# [Records drawn from a dataset]
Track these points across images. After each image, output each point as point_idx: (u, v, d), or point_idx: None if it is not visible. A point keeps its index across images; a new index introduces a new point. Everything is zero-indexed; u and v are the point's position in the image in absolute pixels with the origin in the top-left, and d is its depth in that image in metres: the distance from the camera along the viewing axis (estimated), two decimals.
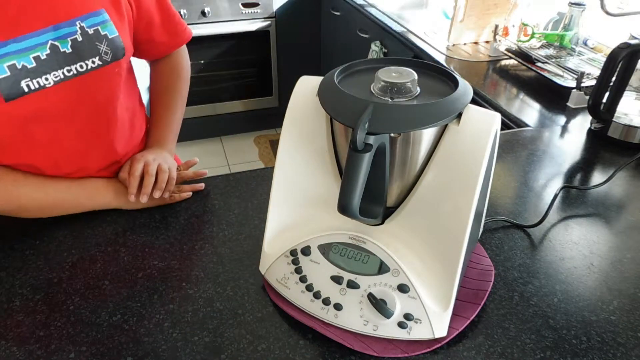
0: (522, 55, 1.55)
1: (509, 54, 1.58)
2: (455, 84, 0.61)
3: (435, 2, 2.24)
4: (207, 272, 0.75)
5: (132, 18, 0.90)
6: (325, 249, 0.66)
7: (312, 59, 2.96)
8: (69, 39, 0.78)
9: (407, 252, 0.64)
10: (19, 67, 0.74)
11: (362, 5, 2.22)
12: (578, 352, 0.63)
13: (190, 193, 0.92)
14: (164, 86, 1.05)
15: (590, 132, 1.16)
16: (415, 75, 0.61)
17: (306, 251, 0.66)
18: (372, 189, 0.61)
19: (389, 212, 0.66)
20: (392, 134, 0.58)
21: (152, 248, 0.80)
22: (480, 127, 0.60)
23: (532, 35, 1.59)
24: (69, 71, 0.79)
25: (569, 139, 1.15)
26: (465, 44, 1.76)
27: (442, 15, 2.02)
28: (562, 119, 1.24)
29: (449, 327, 0.63)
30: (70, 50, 0.79)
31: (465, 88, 0.61)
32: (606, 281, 0.74)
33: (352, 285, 0.64)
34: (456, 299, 0.63)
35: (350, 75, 0.65)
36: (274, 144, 2.99)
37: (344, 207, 0.57)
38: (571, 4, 1.53)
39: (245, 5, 2.62)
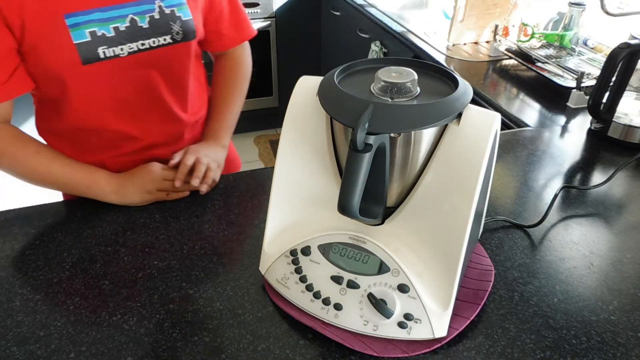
0: (522, 55, 1.55)
1: (509, 54, 1.58)
2: (455, 84, 0.61)
3: (435, 2, 2.24)
4: (207, 272, 0.75)
5: (204, 6, 0.96)
6: (325, 249, 0.66)
7: (312, 59, 2.96)
8: (147, 15, 0.86)
9: (407, 252, 0.64)
10: (99, 34, 0.83)
11: (362, 5, 2.22)
12: (578, 352, 0.63)
13: (188, 192, 0.93)
14: (224, 81, 1.10)
15: (590, 132, 1.16)
16: (415, 75, 0.61)
17: (306, 251, 0.66)
18: (372, 189, 0.61)
19: (389, 212, 0.66)
20: (392, 134, 0.58)
21: (152, 248, 0.80)
22: (480, 127, 0.60)
23: (532, 35, 1.59)
24: (142, 45, 0.87)
25: (569, 139, 1.15)
26: (465, 44, 1.76)
27: (442, 15, 2.02)
28: (562, 119, 1.24)
29: (449, 327, 0.63)
30: (147, 25, 0.87)
31: (465, 88, 0.61)
32: (606, 281, 0.74)
33: (352, 285, 0.64)
34: (456, 299, 0.63)
35: (350, 75, 0.65)
36: (274, 144, 2.99)
37: (344, 207, 0.57)
38: (571, 4, 1.53)
39: (245, 5, 2.62)
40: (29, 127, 1.00)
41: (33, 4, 0.77)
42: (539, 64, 1.48)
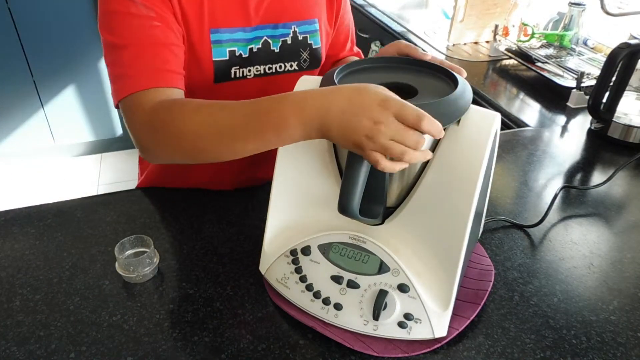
0: (522, 55, 1.55)
1: (509, 54, 1.58)
2: (454, 82, 0.61)
3: (435, 2, 2.24)
4: (207, 272, 0.75)
5: (332, 34, 0.94)
6: (325, 249, 0.66)
7: None
8: (280, 40, 0.84)
9: (407, 252, 0.64)
10: (237, 54, 0.80)
11: (362, 5, 2.22)
12: (578, 352, 0.63)
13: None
14: None
15: (590, 132, 1.16)
16: (415, 74, 0.61)
17: (306, 251, 0.66)
18: (372, 189, 0.61)
19: (389, 212, 0.66)
20: None
21: None
22: (480, 127, 0.60)
23: (532, 35, 1.59)
24: (269, 69, 0.85)
25: (569, 139, 1.15)
26: (465, 43, 1.76)
27: (442, 15, 2.02)
28: (562, 119, 1.24)
29: (449, 327, 0.63)
30: (278, 50, 0.84)
31: (464, 87, 0.61)
32: (606, 281, 0.74)
33: (352, 285, 0.64)
34: (456, 299, 0.63)
35: (350, 75, 0.65)
36: None
37: (344, 207, 0.57)
38: (571, 4, 1.53)
39: None
40: None
41: (189, 13, 0.75)
42: (539, 64, 1.48)
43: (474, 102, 0.61)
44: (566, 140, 1.15)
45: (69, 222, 0.85)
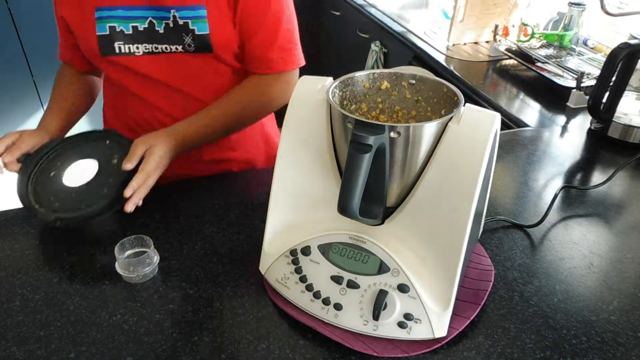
0: (522, 55, 1.55)
1: (509, 54, 1.58)
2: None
3: (435, 2, 2.24)
4: (207, 272, 0.75)
5: (244, 29, 0.91)
6: (325, 249, 0.66)
7: (312, 59, 2.95)
8: (163, 22, 0.90)
9: (407, 252, 0.64)
10: (118, 30, 0.89)
11: (362, 5, 2.22)
12: (578, 352, 0.63)
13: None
14: (232, 92, 0.97)
15: (590, 132, 1.16)
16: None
17: (306, 251, 0.66)
18: (372, 189, 0.61)
19: (389, 212, 0.66)
20: (392, 134, 0.58)
21: None
22: (480, 127, 0.60)
23: (532, 35, 1.59)
24: (156, 48, 0.92)
25: (569, 139, 1.15)
26: (465, 44, 1.76)
27: (442, 15, 2.02)
28: (562, 119, 1.24)
29: (449, 327, 0.63)
30: (162, 31, 0.90)
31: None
32: (606, 281, 0.74)
33: (352, 285, 0.64)
34: (456, 299, 0.63)
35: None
36: None
37: (344, 208, 0.57)
38: (571, 4, 1.53)
39: None
40: None
41: None
42: (539, 64, 1.48)
43: (474, 102, 0.61)
44: (566, 140, 1.15)
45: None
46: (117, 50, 0.91)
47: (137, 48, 0.91)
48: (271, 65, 0.96)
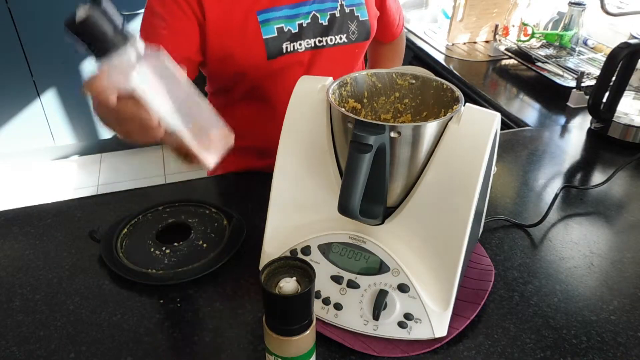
0: (522, 55, 1.55)
1: (509, 54, 1.58)
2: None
3: (435, 2, 2.24)
4: (207, 272, 0.75)
5: (380, 9, 1.01)
6: (325, 249, 0.66)
7: None
8: (328, 13, 0.90)
9: (407, 252, 0.64)
10: (285, 30, 0.88)
11: None
12: (578, 352, 0.63)
13: None
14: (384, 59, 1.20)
15: (590, 131, 1.16)
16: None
17: (306, 251, 0.66)
18: (372, 189, 0.61)
19: (389, 212, 0.66)
20: (392, 134, 0.58)
21: None
22: (480, 127, 0.60)
23: (532, 35, 1.58)
24: (319, 42, 0.91)
25: (569, 139, 1.15)
26: (465, 43, 1.76)
27: (442, 15, 2.01)
28: (562, 119, 1.24)
29: (449, 326, 0.63)
30: (326, 23, 0.91)
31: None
32: (606, 281, 0.74)
33: (352, 285, 0.64)
34: (456, 299, 0.63)
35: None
36: None
37: (344, 208, 0.57)
38: (571, 3, 1.53)
39: None
40: None
41: (227, 1, 0.84)
42: (539, 64, 1.48)
43: (474, 101, 0.61)
44: (566, 140, 1.15)
45: (69, 222, 0.85)
46: (284, 51, 0.90)
47: (300, 45, 0.90)
48: (399, 30, 1.14)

# [YOUR OBJECTIVE]
All entries should be restated word for word; no images belong in the copy.

# [THE COMPLETED TASK]
Track these points across images. After each image, output each point as point_idx: (u, v, d), or point_idx: None if it is not visible. A point keeps its index across images; a new index introduces a new point. Everything is zero-indexed; u and v are the point's position in the image in absolute pixels with the origin in the top-left, and d is its depth in that image in metres: the distance from the camera along the viewing axis (estimated), two decimals.
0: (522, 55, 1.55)
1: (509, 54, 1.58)
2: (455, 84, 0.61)
3: (435, 2, 2.24)
4: (207, 272, 0.75)
5: (132, 18, 0.90)
6: (325, 249, 0.66)
7: (312, 59, 2.96)
8: (69, 39, 0.78)
9: (407, 252, 0.64)
10: (19, 67, 0.74)
11: (362, 5, 2.22)
12: (578, 352, 0.63)
13: (190, 193, 0.92)
14: (164, 86, 1.05)
15: (590, 132, 1.16)
16: (415, 75, 0.61)
17: (306, 251, 0.66)
18: (372, 189, 0.61)
19: (389, 212, 0.66)
20: (392, 134, 0.58)
21: (152, 248, 0.80)
22: (480, 127, 0.60)
23: (532, 35, 1.59)
24: (69, 71, 0.79)
25: (569, 139, 1.15)
26: (465, 44, 1.76)
27: (442, 15, 2.02)
28: (562, 119, 1.24)
29: (449, 327, 0.63)
30: (70, 50, 0.79)
31: (465, 88, 0.61)
32: (606, 281, 0.74)
33: (352, 285, 0.64)
34: (456, 299, 0.63)
35: (350, 75, 0.65)
36: (274, 144, 2.99)
37: (344, 207, 0.57)
38: (571, 4, 1.53)
39: (245, 5, 2.62)
0: (522, 55, 1.55)
1: (509, 54, 1.58)
2: (455, 84, 0.61)
3: (435, 2, 2.24)
4: (207, 272, 0.75)
5: (204, 6, 0.96)
6: (325, 249, 0.66)
7: (312, 59, 2.96)
8: (147, 15, 0.86)
9: (407, 252, 0.64)
10: (99, 34, 0.83)
11: (362, 5, 2.22)
12: (578, 352, 0.63)
13: (188, 192, 0.93)
14: (224, 81, 1.10)
15: (590, 132, 1.16)
16: (415, 75, 0.61)
17: (306, 251, 0.66)
18: (372, 189, 0.61)
19: (389, 212, 0.66)
20: (392, 134, 0.58)
21: (152, 248, 0.80)
22: (480, 127, 0.60)
23: (532, 35, 1.59)
24: (142, 45, 0.87)
25: (569, 139, 1.15)
26: (465, 44, 1.76)
27: (442, 15, 2.02)
28: (562, 119, 1.24)
29: (449, 327, 0.63)
30: (147, 25, 0.87)
31: (465, 88, 0.61)
32: (606, 281, 0.74)
33: (352, 285, 0.64)
34: (456, 299, 0.63)
35: (350, 75, 0.65)
36: (274, 144, 2.99)
37: (344, 207, 0.57)
38: (571, 4, 1.53)
39: (245, 5, 2.62)
40: (29, 127, 1.00)
41: (33, 4, 0.77)
42: (539, 64, 1.48)
0: (522, 55, 1.55)
1: (509, 54, 1.58)
2: (454, 82, 0.61)
3: (435, 2, 2.24)
4: (207, 272, 0.75)
5: (332, 34, 0.94)
6: (325, 249, 0.66)
7: None
8: (280, 40, 0.84)
9: (407, 252, 0.64)
10: (237, 54, 0.80)
11: (362, 5, 2.22)
12: (578, 352, 0.63)
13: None
14: None
15: (590, 132, 1.16)
16: (415, 74, 0.61)
17: (306, 251, 0.66)
18: (372, 189, 0.61)
19: (389, 212, 0.66)
20: None
21: None
22: (480, 127, 0.60)
23: (532, 35, 1.59)
24: (269, 69, 0.85)
25: (569, 139, 1.15)
26: (465, 43, 1.76)
27: (442, 15, 2.02)
28: (562, 119, 1.24)
29: (449, 327, 0.63)
30: (278, 50, 0.84)
31: (464, 87, 0.61)
32: (606, 281, 0.74)
33: (352, 285, 0.64)
34: (456, 299, 0.63)
35: (350, 75, 0.65)
36: None
37: (344, 207, 0.57)
38: (571, 4, 1.53)
39: None
40: None
41: (189, 13, 0.75)
42: (539, 64, 1.48)
43: (474, 102, 0.61)
44: (566, 140, 1.15)
45: (69, 222, 0.85)
0: (522, 55, 1.55)
1: (509, 54, 1.58)
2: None
3: (435, 2, 2.24)
4: (207, 272, 0.75)
5: (244, 29, 0.91)
6: (325, 249, 0.66)
7: (312, 59, 2.95)
8: (163, 22, 0.90)
9: (407, 252, 0.64)
10: (118, 30, 0.89)
11: (362, 5, 2.22)
12: (578, 352, 0.63)
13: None
14: (232, 92, 0.97)
15: (590, 132, 1.16)
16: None
17: (306, 251, 0.66)
18: (372, 189, 0.61)
19: (389, 212, 0.66)
20: (392, 134, 0.58)
21: None
22: (480, 127, 0.60)
23: (532, 35, 1.59)
24: (156, 48, 0.92)
25: (569, 139, 1.15)
26: (465, 44, 1.76)
27: (442, 15, 2.02)
28: (562, 119, 1.24)
29: (449, 327, 0.63)
30: (162, 31, 0.90)
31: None
32: (606, 281, 0.74)
33: (352, 285, 0.64)
34: (456, 299, 0.63)
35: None
36: None
37: (344, 208, 0.57)
38: (571, 4, 1.53)
39: None
40: None
41: None
42: (539, 64, 1.48)
43: (474, 102, 0.61)
44: (566, 140, 1.15)
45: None
46: (117, 50, 0.91)
47: (137, 48, 0.91)
48: (271, 65, 0.96)
0: (522, 55, 1.55)
1: (509, 54, 1.58)
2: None
3: (435, 2, 2.24)
4: (207, 272, 0.75)
5: (380, 9, 1.01)
6: (325, 249, 0.66)
7: None
8: (328, 13, 0.90)
9: (407, 252, 0.64)
10: (285, 30, 0.88)
11: None
12: (578, 352, 0.63)
13: None
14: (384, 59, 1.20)
15: (590, 131, 1.16)
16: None
17: (306, 251, 0.66)
18: (372, 189, 0.61)
19: (389, 212, 0.66)
20: (392, 134, 0.58)
21: None
22: (480, 127, 0.60)
23: (532, 35, 1.58)
24: (319, 42, 0.91)
25: (569, 139, 1.15)
26: (465, 43, 1.76)
27: (442, 15, 2.01)
28: (562, 119, 1.24)
29: (449, 326, 0.63)
30: (326, 23, 0.91)
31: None
32: (606, 281, 0.74)
33: (352, 285, 0.64)
34: (456, 299, 0.63)
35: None
36: None
37: (344, 208, 0.57)
38: (571, 3, 1.53)
39: None
40: None
41: (227, 1, 0.84)
42: (539, 64, 1.48)
43: (474, 101, 0.61)
44: (566, 140, 1.15)
45: (69, 222, 0.85)
46: (284, 51, 0.90)
47: (300, 45, 0.90)
48: (399, 30, 1.14)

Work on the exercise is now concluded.